After decades of viscosupplementation use for treating Osteoarthritis (mostly injected into knees), the jury is still out on its efficacy. A metaanalysis is difficult to do, mainly due to the fact that most of the clinical trials were sponsored by the manufacturers of such products (with obvious vested interest), and non-standardisation of trial design and outcome measures.

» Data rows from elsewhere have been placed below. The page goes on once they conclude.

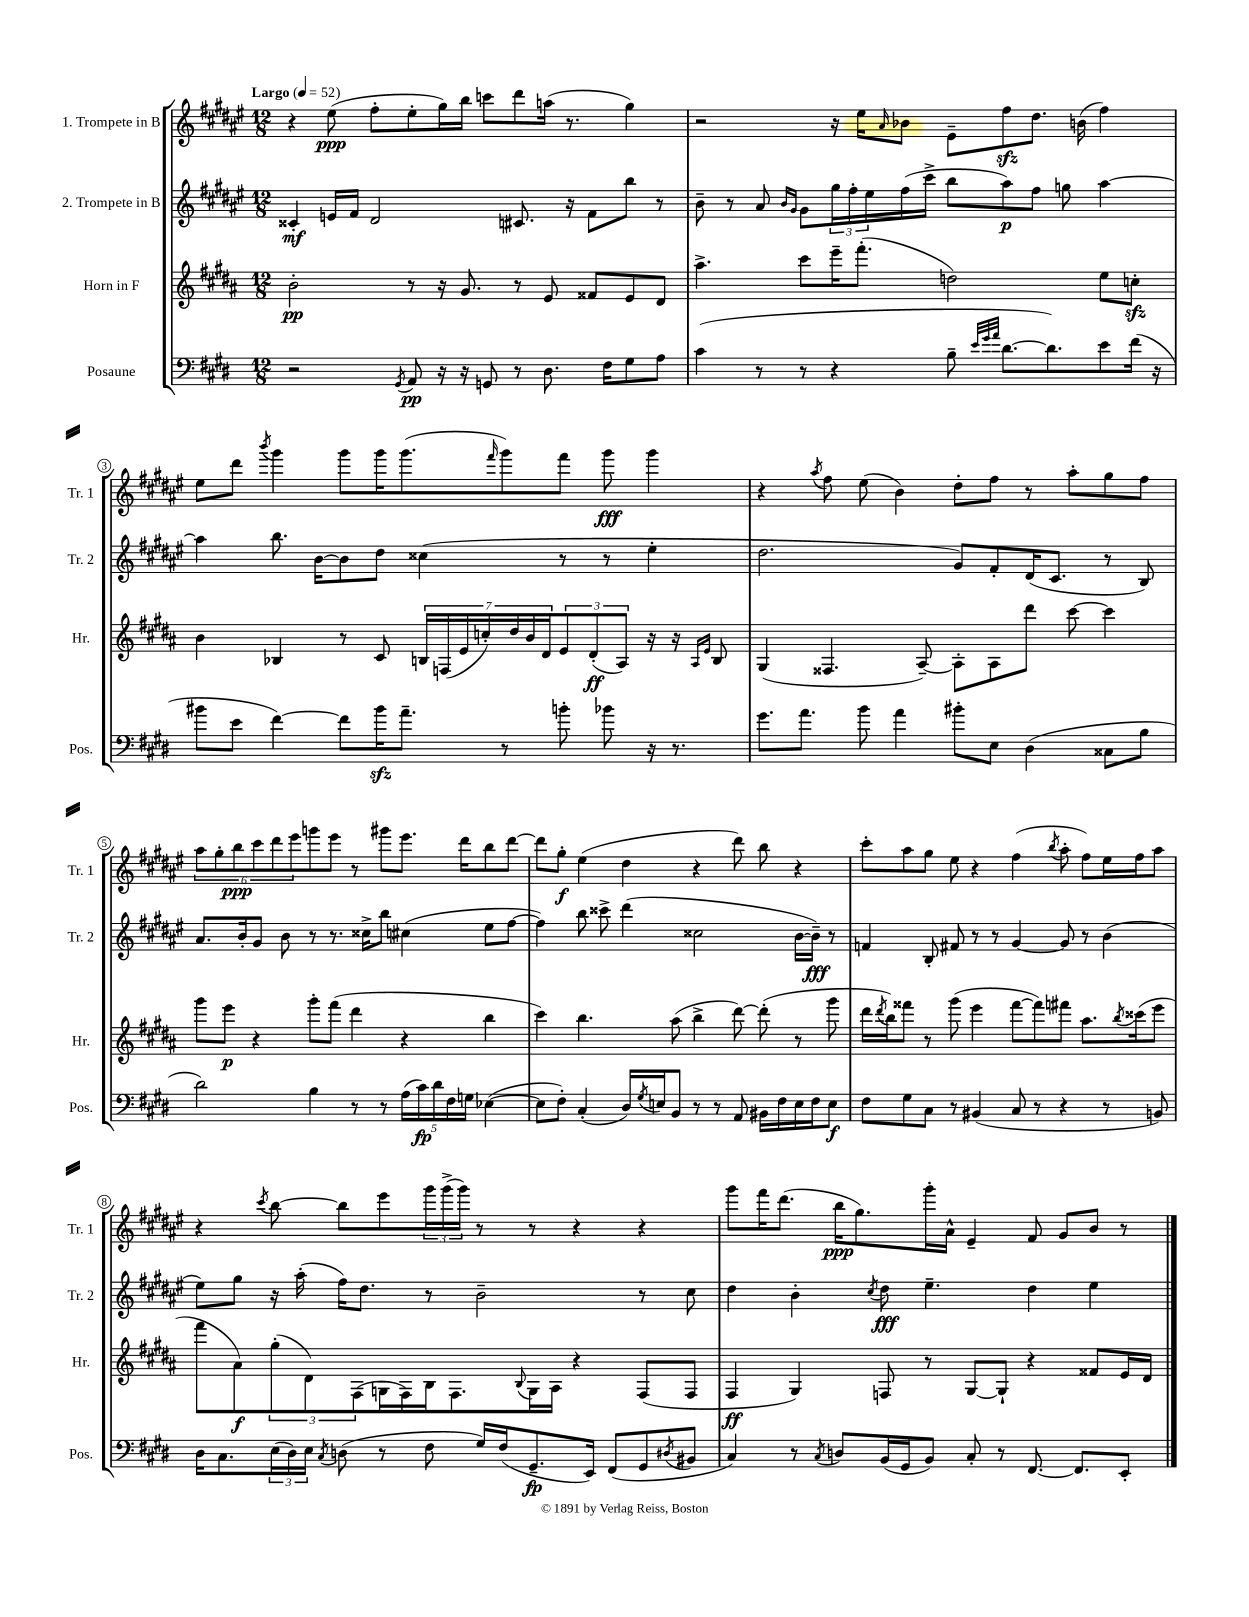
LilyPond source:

<<
\new StaffGroup <<
\new Staff = "s0" \with { instrumentName = "1. Trompete in B" shortInstrumentName = "Tr. 1" } {
    \clef treble \key fis \major \numericTimeSignature \time 12/8 \tempo "Largo" 4 = 52
    r4 eis''8\ppp( fis''8-. eis''8-. gis''16) b''16 c'''8 dis'''8 a''16( r8. gis''4) |
    r2 r16 eis''16 \grace { ais'16 } bes'8 eis'8-- fis''8\sfz dis''8. b'16( fis''4) |
    eis''8 dis'''8 \acciaccatura { b'''8 } gis'''4 gis'''8 gis'''16 gis'''8.( \grace { fis'''16 } gis'''8) fis'''8 gis'''8\fff gis'''4 |
    r4 \acciaccatura { ais''8 } fis''8 eis''8( b'4) dis''8-. fis''8 r8 ais''8-. gis''8 fis''8 |
    \tuplet 6/4 { ais''8 gis''8-. b''8\ppp cis'''8 dis'''8 eis'''8 } g'''8 eis'''8 r8 gis'''8 eis'''8. dis'''16 b''8 dis'''8~ |
    dis'''8 gis''8-.\f eis''4( dis''4 r4 dis'''8) b''8 r4 |
    cis'''8-. ais''8 gis''8 eis''8 r4 fis''4( \acciaccatura { b''8 } ais''8-. fis''8) eis''16 fis''16 ais''8 |
    r4 \acciaccatura { cis'''8 } b''8~ b''8 eis'''8 \tuplet 3/2 { gis'''16 gis'''16->( gis'''16) } r8 r8 r4 r4 |
    gis'''8 fis'''16 dis'''8.( b''16\ppp gis''8.) gis'''16-. ais'16-^ eis'4-- fis'8 gis'8 b'8 r8 \bar "|." |
}
\new Staff = "s1" \with { instrumentName = "2. Trompete in B" shortInstrumentName = "Tr. 2" } {
    \clef treble \key fis \major \numericTimeSignature \time 12/8
    cisis'4-.\mf e'16 fis'16 dis'2 cis'8. r16 fis'8 b''8 r8 |
    b'8-- r8 ais'8 \grace { b'16 gis'16 } gis'8 \tuplet 3/2 { gis''16 fis''16-. eis''16 } fis''16( cis'''16-> b''8 ais''8\p) fis''8 g''8 ais''4~ |
    ais''4 b''8. b'16~ b'8 dis''8 cisis''4( r8 r8 eis''4-. |
    dis''2. gis'8) fis'8-. dis'16( cis'8. r8 b8) |
    ais'8. b'16-. gis'8 b'8 r8 r8. cisis''16-> b''8 cis''4( eis''8 fis''8~ |
    fis''4) b''8 cisis'''8-> dis'''4( cisis''2 b'16~ b'16--\fff) r8 |
    f'4 b8-. fis'8 r8 r8 gis'4~ gis'8 r8 b'4( |
    eis''8) gis''8 r16 ais''16-.( fis''16) dis''8. r8 b'2-- r8 cis''8 |
    dis''4 b'4-. \acciaccatura { cis''8 } dis''8\fff eis''4.-- dis''4 eis''4 \bar "|." |
}
\new Staff = "s2" \with { instrumentName = "Horn in F" shortInstrumentName = "Hr." } {
    \clef treble \key b \major \numericTimeSignature \time 12/8
    b'2-.\pp r8 r16 gis'8. r8 e'8 fisis'8 e'8 dis'8 |
    ais''4.-> cis'''8 e'''16-- fis'''8.-.( d''2) e''8 c''8-.\sfz |
    b'4 bes4 r8 cis'8 \tuplet 7/4 { b16 f16( e'16 c''16-.) dis''16 b'16 dis'16 } \tuplet 3/2 { e'8 dis'8-.\ff( ais8) } r16 r16 \grace { ais16 e'16 } b8 |
    gis4( fisis4. ais8~--) ais8-. ais8 dis'''8 cis'''8~ cis'''4 |
    gis'''8 e'''8\p r4 gis'''8-. fis'''8( dis'''4 r4 b''4 |
    cis'''4) b''4. ais''8( b''4-> dis'''8~) dis'''8-.( r8 gis'''8 |
    dis'''16 \acciaccatura { dis'''8 } b''16) fisis'''8 r8 gis'''8( e'''4 fisis'''8~ fisis'''8) fis'''8 ais''8. \acciaccatura { b''8 } cisis'''16( e'''8 |
    fis'''8 ais'8\f) \tuplet 3/2 { gis''8-.( dis'8) fis8( } g16 fis16) b16 fis8. \appoggiatura { b8 } g16 ais16 r4 fis8( fis8 |
    fis4\ff gis4) f8 r8 gis8~ gis8-! r4 fisis'8 e'16 dis'16 \bar "|." |
}
\new Staff = "s3" \with { instrumentName = "Posaune" shortInstrumentName = "Pos." } {
    \clef bass \key e \major \numericTimeSignature \time 12/8
    r2 \acciaccatura { gis,8 } a,8\pp r16 r16 g,8 r8 dis8. fis16 gis8 a8 |
    cis'4( r8 r8 r4 b8-- \grace { e'32 gis'32 a'32 } dis'8.~ dis'8.) e'8 fis'16( r16 |
    bis'8 e'8 fis'4~) fis'8 bis'16\sfz a'8.-- r8 b'8-. bes'8 r16 r8. |
    gis'8. a'8. b'8 a'4 bis'8-. e8 dis4( cisis8 b8 |
    dis'2) b4 r8 r8 \tuplet 5/4 { a16( cis'16\fp) dis'16 fis16 g16 } ees4~( |
    ees8 fis8-.) cis4-.( dis16) \acciaccatura { gis8 } e16 b,8 r8 r8 a,8 bis,16 fis16 e16 fis16 e8\f |
    fis8 gis8 cis8 r8 bis,4( cis8 r8 r4 r8 b,8) |
    dis16 cis8. \tuplet 3/2 { e16( dis16) e16 } \acciaccatura { cis8 } d8( r8 fis8 gis16) fis16( gis,8.--\fp e,16) fis,8( gis,8 \acciaccatura { dis8 } bis,8 |
    cis4) r8 \acciaccatura { cis8 } d8 b,16( gis,16 b,8) cis8-. r8 fis,8.~ fis,8. e,8-. \bar "|." |
}
>>
>>
\layout { \context { \Score \override BarNumber.stencil = #(make-stencil-circler 0.1 0.3 ly:text-interface::print) } }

But it seems that the high molecular weight or cross-linked hyaluronic acid preparations may yield better results on pain relief and improved function.
Other than Viscosupplementation, Platelet-Rich Plasma (PRP) is the other Osteoarthritis treatment that is gaining popularity. This is in no small part due to glowing endorsements by several sports celebrities, like Kobe Bryant.
However, while its use in tendinosis and other soft tissue injuries may have some evidence, this is sorely lacking in treating degenerative OA. That is, until now.
This is a very significant study. While it may be industry-sponsored, it is sanctioned by the US FDA. The study design yields level 1 evidence (the best): randomised double-blind placebo-controlled trial. The 2 arms were well-matched for potential confounders at baseline. The results across the spectrum of clinical outcomes (pain, stiffness, function) at the end of 1 year were consistently superior in the PRP arm, by a factor of 10! The stats were significant, especially notable given its small sample size (33 in each arm) as mandated by FDA on ethical grounds.
Bottomline: it works (very well), it's safe, it lasts (1 year at least)!
A point to note: this is not the classical PRP used in treating tendinopathies and enthesopathies. It is leukocyte-poor (to reduce risk of inflammation), and it is combined with Autologous Conditioned Plasma (ACP).
While the PRP component is believed to aid healing and repair by the production of growth factors, ACP is enriched in IL1RA (IL1 receptor antagonist) through incubation with glass beads, thereby reducing cartilage inflammation through antagonism of IL1, the key cytokine in OA pathogenesis.